Exercise prompt: Which lines in the records below contain the string "list"? Find and copy each of them in full, counting only matches in the same case.

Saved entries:
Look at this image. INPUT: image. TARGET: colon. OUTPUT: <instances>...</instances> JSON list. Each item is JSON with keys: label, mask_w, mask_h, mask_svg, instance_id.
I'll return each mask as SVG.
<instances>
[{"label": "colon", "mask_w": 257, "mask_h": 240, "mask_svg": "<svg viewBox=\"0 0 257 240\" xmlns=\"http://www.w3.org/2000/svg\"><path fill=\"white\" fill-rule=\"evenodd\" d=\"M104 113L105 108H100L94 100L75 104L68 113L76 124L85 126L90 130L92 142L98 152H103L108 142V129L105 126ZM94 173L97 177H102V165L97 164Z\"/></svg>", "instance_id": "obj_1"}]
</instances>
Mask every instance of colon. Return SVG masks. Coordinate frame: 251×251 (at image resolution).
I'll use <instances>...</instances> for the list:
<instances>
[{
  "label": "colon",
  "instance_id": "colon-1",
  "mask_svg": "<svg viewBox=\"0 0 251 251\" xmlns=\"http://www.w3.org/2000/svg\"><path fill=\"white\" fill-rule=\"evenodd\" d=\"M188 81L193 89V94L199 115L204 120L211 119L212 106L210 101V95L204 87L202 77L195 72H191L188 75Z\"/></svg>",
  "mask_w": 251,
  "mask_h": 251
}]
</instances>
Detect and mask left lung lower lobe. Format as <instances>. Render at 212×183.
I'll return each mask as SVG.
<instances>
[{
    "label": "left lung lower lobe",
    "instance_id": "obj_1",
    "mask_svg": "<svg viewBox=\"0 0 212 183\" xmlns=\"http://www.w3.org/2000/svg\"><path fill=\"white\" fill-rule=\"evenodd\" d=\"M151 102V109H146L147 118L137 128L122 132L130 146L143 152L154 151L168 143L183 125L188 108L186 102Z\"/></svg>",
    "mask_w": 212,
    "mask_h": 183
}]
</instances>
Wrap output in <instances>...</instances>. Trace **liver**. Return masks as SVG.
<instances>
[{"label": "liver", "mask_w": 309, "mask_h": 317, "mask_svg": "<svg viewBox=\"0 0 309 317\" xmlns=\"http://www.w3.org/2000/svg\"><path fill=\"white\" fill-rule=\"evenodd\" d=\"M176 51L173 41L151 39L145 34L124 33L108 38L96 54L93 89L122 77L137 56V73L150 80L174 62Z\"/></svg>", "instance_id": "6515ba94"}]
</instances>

Answer to this exercise:
Look at this image. INPUT: image. TARGET: colon. OUTPUT: <instances>...</instances> JSON list. Each item is JSON with keys: label, mask_w, mask_h, mask_svg, instance_id.
I'll use <instances>...</instances> for the list:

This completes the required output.